Pedestrian safety is affected by their environment. Pedestrians must have a perception of the current situation, understand its meaning, and project the situation in the future to avoid any kind of collision while walking (Lee et al. 2021). This refers to the importance of knowing the SA of pedestrians using effective measurement methods. The current study aimed to compare the effectiveness of the two SA measurements in a pedestrian environment. The significance of the study comes from its theoretical contributions to understanding the effectiveness of SA measurement in the pedestrian domain, which has different characteristics compared to other domains in previous studies. In evaluating two SA measurements, this study designed experiments based on GDTA in pedestrian environments and used sensitivity, intrusiveness, and predictive validity parameters.

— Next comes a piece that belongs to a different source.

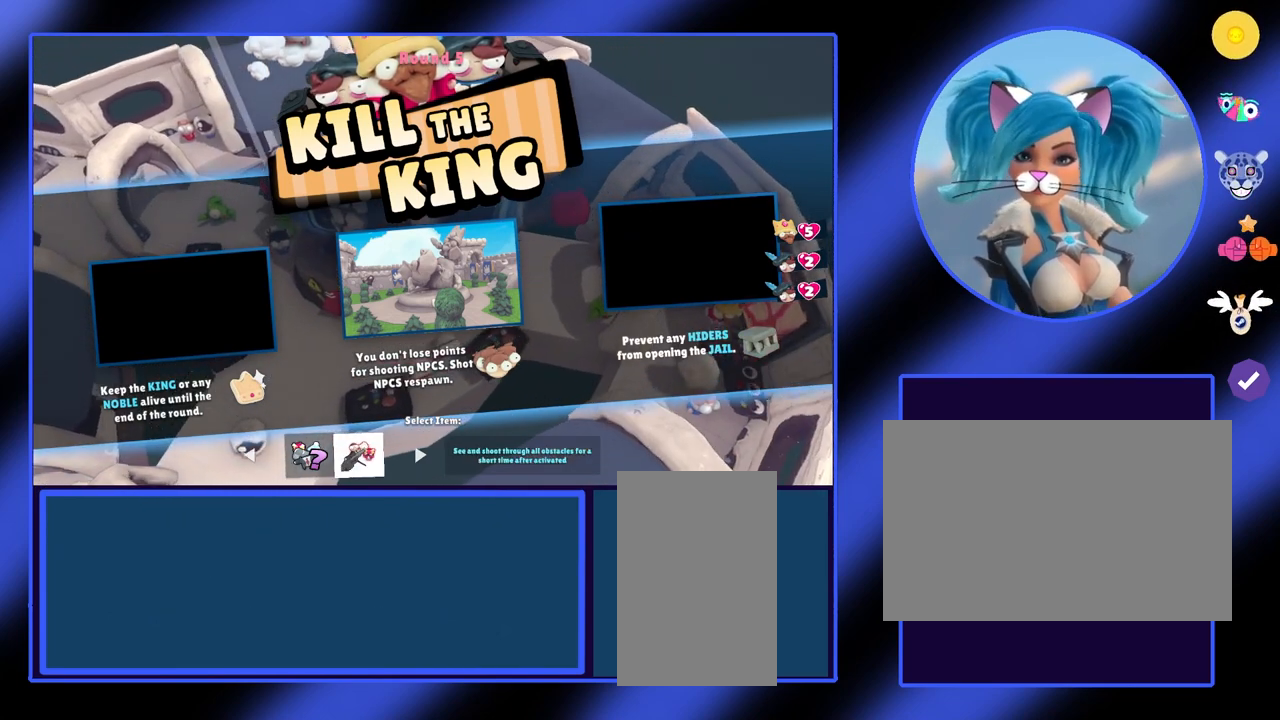
{"keys": [], "mouse": [], "events": [[300, "a", "down"], [433, "a", "up"]]}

Sensitivity. Statistical analysis results show that SPAM accuracy and SPAM-response time were more sensitive in capturing the difference in SA scores between the three 'workload' treatments. The difference is shown in 'low' to 'high' workload and 'normal' to 'high' workload. The addition of 'workload' to the experiment led to a decrease in accuracy and a longer response time for participants, which indicated a decrease in a person's SA. Meanwhile, the results from SAGAT did not show any significant differences in all three scenarios. Thus, SPAM in real-time-probing shows better sensitivity than SAGAT as freeze-probing in pedestrian domains.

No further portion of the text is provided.